|
|
|
|
|
by krisbolton
92 days ago
|
|
The framing of A/B testing as a "silent experimentation on users" and invoking Meta is a little much. I don't believe A/B testing is an inherent evil, you need to get the test design right, and that would be better framing for the post imo. That being said, vastly reducing an LLMs effectiveness as part of an A/B test isn't acceptable which appears to be the case here. |
|
I disagree in the case of LLMs.
AI already has a massive problem in reproducibility and reliability, and AI firms gleefully kick this problem down to the users. "Never trust it's output".
It's already enough of a pain in the ass to constrain these systems without the companies silently changing things around.
And this also pretty much ruins any attempt to research Claude Code's long term effectiveness in an organisation. Any negative result can now be thrown straight into the trash because of the chance Anthropic put you on the wrong side of an A/B test.
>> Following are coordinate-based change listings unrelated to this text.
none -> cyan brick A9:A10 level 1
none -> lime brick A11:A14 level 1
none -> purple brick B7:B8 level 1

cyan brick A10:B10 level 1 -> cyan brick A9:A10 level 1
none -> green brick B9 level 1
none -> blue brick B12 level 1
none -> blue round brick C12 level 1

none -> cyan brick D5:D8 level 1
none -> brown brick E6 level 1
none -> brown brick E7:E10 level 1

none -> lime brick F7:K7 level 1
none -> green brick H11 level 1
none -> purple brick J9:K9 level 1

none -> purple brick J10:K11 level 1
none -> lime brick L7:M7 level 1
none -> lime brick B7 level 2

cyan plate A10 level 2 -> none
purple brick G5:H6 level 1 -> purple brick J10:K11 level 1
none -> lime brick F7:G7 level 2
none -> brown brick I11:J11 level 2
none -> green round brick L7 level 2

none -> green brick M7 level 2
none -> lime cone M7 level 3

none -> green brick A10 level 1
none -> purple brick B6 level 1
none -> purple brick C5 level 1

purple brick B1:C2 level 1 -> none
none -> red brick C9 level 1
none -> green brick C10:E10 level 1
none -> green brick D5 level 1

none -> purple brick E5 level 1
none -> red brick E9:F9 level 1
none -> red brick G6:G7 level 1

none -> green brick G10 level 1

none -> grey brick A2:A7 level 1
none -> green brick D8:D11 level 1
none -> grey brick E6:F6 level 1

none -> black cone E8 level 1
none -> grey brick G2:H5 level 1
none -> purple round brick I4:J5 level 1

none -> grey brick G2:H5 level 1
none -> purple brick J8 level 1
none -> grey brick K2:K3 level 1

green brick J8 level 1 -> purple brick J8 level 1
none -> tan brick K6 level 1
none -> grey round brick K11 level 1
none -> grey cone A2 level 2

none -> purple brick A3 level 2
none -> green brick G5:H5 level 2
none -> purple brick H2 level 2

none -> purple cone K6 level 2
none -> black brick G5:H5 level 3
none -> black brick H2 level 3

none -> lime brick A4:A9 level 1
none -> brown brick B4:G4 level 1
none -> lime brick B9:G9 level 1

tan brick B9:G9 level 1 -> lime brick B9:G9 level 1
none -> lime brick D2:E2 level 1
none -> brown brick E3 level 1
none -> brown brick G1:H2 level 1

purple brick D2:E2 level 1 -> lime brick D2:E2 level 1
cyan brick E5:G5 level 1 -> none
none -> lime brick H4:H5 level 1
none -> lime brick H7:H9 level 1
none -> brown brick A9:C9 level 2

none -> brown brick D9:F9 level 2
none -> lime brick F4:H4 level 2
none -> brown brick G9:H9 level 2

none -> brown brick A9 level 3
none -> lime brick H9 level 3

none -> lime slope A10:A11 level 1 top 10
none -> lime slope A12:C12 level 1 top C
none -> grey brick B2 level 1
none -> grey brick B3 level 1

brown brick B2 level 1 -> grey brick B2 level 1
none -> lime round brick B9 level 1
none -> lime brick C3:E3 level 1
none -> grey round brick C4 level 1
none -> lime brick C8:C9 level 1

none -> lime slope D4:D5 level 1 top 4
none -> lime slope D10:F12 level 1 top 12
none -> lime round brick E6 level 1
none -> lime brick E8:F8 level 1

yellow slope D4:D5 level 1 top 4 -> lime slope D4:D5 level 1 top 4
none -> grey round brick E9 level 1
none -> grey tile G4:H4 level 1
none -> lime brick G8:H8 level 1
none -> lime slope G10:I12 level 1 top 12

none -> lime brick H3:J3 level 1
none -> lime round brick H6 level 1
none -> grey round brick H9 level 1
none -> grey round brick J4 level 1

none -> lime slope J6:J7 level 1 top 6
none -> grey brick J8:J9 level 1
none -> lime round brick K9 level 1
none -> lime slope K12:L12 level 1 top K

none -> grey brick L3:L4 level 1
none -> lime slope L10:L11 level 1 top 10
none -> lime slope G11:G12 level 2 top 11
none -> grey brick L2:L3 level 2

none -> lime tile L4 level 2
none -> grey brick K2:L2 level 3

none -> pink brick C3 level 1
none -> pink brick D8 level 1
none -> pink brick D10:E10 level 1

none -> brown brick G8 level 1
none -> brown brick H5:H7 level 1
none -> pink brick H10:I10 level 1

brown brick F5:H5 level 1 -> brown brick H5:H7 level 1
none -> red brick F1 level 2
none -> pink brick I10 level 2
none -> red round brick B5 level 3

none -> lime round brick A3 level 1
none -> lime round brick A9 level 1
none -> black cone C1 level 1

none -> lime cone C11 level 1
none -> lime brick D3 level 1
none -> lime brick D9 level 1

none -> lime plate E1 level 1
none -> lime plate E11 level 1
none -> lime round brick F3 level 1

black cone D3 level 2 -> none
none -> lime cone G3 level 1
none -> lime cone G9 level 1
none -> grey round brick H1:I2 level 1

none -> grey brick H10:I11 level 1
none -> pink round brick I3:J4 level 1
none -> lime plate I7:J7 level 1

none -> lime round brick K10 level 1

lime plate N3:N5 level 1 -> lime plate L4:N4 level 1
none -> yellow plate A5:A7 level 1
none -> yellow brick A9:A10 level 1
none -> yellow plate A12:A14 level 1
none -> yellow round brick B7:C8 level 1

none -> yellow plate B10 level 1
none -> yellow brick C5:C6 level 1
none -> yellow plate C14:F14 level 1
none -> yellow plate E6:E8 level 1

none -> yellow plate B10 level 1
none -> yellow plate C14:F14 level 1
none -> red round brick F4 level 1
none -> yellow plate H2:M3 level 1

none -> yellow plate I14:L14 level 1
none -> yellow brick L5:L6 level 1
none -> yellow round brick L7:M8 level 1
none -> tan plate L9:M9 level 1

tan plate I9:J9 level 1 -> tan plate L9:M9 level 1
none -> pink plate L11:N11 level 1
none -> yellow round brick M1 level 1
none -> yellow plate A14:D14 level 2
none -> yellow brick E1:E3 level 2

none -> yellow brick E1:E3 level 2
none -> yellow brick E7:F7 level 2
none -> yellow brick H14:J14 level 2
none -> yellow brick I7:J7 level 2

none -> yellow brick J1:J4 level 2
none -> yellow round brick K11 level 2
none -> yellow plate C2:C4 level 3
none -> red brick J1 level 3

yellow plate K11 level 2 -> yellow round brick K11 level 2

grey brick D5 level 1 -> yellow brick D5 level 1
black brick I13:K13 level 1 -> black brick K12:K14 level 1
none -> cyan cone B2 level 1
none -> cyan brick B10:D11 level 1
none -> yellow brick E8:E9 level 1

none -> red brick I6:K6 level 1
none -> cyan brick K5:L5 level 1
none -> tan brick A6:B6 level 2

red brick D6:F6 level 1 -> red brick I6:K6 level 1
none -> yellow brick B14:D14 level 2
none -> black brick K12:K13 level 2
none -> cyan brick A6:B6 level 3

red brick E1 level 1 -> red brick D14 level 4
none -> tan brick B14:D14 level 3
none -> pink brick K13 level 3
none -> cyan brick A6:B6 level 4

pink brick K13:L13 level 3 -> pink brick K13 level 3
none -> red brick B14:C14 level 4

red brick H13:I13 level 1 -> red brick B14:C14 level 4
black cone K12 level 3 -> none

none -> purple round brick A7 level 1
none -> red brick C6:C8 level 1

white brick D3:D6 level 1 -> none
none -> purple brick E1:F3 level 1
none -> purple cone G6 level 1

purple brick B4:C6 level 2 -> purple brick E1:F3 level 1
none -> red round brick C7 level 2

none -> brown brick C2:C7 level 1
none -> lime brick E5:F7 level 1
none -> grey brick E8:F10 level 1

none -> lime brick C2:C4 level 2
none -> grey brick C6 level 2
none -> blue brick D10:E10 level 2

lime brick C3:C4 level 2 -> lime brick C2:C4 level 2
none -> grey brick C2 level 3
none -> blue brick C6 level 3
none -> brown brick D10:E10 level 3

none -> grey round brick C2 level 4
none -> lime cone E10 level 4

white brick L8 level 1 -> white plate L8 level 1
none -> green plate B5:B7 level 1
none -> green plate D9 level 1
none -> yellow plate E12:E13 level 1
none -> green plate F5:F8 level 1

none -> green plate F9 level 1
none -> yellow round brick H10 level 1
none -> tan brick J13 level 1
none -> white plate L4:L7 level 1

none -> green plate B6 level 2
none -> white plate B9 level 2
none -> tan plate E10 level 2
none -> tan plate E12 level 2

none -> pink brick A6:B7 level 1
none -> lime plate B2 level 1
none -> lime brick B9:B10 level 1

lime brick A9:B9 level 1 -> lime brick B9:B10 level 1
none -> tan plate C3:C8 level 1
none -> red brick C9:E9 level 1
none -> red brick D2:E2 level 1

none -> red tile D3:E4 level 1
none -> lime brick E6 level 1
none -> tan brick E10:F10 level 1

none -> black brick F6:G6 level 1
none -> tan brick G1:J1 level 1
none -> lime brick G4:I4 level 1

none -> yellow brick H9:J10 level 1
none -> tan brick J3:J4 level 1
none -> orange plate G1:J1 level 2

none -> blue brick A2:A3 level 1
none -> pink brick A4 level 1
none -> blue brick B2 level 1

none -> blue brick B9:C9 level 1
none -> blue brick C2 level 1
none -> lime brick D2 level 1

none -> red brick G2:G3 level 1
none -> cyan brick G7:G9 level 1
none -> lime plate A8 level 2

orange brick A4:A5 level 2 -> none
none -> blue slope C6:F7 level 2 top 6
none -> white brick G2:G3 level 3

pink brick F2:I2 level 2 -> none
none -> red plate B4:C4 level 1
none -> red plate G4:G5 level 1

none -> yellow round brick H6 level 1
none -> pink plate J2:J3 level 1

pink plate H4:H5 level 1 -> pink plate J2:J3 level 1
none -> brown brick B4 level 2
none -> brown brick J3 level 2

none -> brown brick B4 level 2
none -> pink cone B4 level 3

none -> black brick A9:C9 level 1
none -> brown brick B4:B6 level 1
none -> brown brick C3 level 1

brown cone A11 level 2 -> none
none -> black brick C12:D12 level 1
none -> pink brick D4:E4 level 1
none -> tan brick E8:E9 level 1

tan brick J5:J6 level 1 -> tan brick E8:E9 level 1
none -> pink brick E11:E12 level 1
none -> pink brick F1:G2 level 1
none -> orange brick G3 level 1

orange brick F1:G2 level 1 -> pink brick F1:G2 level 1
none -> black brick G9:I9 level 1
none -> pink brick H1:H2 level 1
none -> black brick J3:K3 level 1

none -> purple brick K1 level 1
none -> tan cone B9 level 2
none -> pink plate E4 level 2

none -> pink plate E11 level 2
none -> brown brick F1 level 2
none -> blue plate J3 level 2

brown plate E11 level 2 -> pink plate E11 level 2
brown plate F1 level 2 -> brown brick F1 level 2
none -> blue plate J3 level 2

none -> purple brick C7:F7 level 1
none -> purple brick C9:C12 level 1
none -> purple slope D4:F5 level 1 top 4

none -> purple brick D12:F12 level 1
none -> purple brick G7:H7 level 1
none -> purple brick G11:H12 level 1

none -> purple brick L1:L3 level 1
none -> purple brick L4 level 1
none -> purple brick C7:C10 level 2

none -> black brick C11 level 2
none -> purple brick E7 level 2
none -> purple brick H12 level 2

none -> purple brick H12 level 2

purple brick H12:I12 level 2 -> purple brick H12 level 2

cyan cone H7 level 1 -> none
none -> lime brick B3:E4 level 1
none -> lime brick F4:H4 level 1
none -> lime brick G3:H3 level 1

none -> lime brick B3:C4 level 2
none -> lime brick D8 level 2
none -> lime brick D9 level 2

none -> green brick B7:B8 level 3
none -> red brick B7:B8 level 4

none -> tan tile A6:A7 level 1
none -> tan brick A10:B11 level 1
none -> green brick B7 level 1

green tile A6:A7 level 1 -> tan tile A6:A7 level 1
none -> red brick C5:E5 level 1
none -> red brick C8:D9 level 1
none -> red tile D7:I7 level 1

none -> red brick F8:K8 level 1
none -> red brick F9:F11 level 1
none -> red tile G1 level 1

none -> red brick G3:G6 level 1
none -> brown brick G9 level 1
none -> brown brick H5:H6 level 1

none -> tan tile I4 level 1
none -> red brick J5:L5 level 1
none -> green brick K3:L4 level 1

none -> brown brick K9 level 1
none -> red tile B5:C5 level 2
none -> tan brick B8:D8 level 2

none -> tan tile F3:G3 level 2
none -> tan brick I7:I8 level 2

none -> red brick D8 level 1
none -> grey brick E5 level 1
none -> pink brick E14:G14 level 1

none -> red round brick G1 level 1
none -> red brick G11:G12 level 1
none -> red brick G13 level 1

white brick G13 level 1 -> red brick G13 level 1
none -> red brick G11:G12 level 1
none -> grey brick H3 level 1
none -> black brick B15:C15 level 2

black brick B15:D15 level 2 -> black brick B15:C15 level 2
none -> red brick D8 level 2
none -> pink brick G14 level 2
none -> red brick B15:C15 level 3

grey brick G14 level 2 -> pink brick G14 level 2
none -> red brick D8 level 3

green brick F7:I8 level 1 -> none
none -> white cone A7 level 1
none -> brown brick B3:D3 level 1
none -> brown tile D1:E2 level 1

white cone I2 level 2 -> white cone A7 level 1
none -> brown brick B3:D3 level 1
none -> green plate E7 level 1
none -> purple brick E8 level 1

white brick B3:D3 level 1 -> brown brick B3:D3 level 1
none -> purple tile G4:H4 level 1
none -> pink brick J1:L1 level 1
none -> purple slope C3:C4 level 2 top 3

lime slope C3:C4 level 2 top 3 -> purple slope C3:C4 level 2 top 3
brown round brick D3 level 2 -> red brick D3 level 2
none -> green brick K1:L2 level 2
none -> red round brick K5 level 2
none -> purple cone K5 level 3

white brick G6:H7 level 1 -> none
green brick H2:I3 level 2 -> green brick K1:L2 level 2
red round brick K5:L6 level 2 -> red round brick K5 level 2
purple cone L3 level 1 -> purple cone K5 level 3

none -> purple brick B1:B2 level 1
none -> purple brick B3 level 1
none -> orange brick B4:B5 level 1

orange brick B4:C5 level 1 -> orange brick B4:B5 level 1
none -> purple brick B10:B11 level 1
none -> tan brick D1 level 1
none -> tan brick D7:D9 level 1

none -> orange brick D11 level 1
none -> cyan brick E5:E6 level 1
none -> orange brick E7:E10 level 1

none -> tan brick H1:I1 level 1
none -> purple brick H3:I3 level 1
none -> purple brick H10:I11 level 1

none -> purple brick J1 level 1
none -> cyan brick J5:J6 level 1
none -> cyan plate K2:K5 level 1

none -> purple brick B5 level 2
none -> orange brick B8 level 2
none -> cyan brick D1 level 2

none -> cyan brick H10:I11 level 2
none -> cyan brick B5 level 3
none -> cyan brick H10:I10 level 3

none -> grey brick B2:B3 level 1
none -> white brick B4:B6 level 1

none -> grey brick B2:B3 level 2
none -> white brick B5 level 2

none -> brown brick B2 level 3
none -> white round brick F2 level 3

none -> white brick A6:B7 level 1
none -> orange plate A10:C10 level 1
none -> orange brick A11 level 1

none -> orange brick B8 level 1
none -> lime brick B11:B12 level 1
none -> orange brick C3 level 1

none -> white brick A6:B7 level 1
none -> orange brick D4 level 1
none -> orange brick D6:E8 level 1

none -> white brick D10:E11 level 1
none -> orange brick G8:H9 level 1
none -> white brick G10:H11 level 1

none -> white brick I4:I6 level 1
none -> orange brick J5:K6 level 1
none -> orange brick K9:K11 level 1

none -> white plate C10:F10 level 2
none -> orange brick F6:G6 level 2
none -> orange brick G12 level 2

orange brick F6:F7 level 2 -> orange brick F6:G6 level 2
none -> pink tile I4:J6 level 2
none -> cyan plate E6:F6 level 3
> That being said, vastly reducing an LLMs effectiveness as part of an A/B test isn't acceptable which appears to be the case here.
The open question here is whether or not they were doing similar things to their other products. Claude Code shitting out a bad function is annoying but should be caught in review.
People use LLMs for things like hiring. An undeclared A-B test there would be ethically horrendous and a legal nightmare for the client.